ASSIGNMENT » Track down each line below containing the string "Право" and copy it.

EXTRACTED INFORMATION »
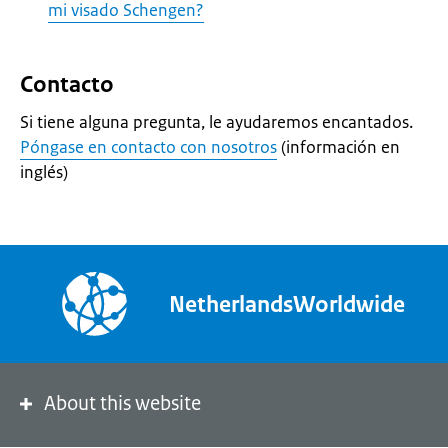
mi visado Schengen?
Contacto
Si tiene alguna pregunta, le ayudaremos encantados.
Póngase en contacto con nosotros
(información en
inglés)
NetherlandsWorldwide
About this website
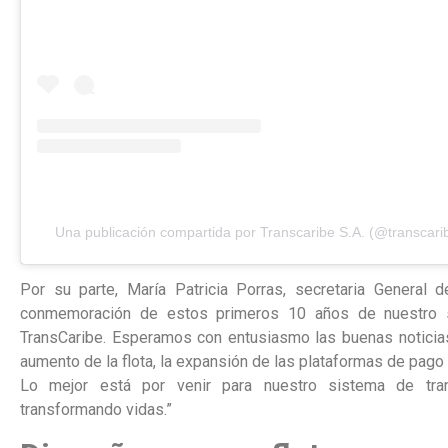
Una publicación compartida por Transcaribe S.A. (@transcari
Por su parte, María Patricia Porras, secretaria General d
conmemoración de estos primeros 10 años de nuestro s
TransCaribe. Esperamos con entusiasmo las buenas noticias 
aumento de la flota, la expansión de las plataformas de pago 
Lo mejor está por venir para nuestro sistema de tra
transformando vidas.”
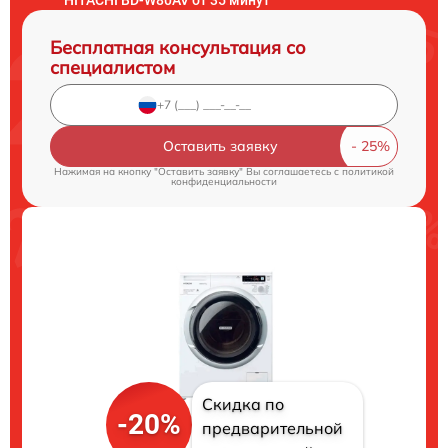
Бесплатная консультация со
специалистом
Оставить заявку
Нажимая на кнопку "Оставить заявку" Вы соглашаетесь c
политикой
конфиденциальности
Скидка по
-20%
предварительной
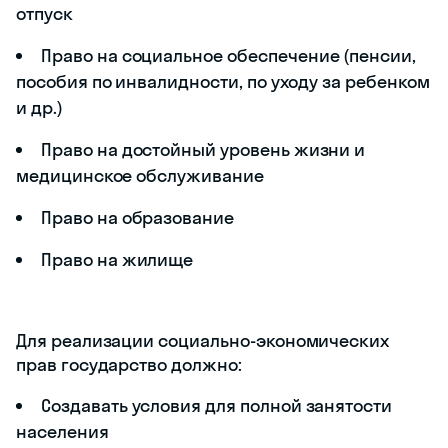
отпуск
Право на социальное обеспечение (пенсии,
пособия по инвалидности, по уходу за ребенком
и др.)
Право на достойный уровень жизни и
медицинское обслуживание
Право на образование
Право на жилище
Для реализации социально-экономических
прав государство должно:
Создавать условия для полной занятости
населения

ANSWER BOX »
Право на социальное обеспечение (пенсии,
Право на достойный уровень жизни и
Право на образование
Право на жилище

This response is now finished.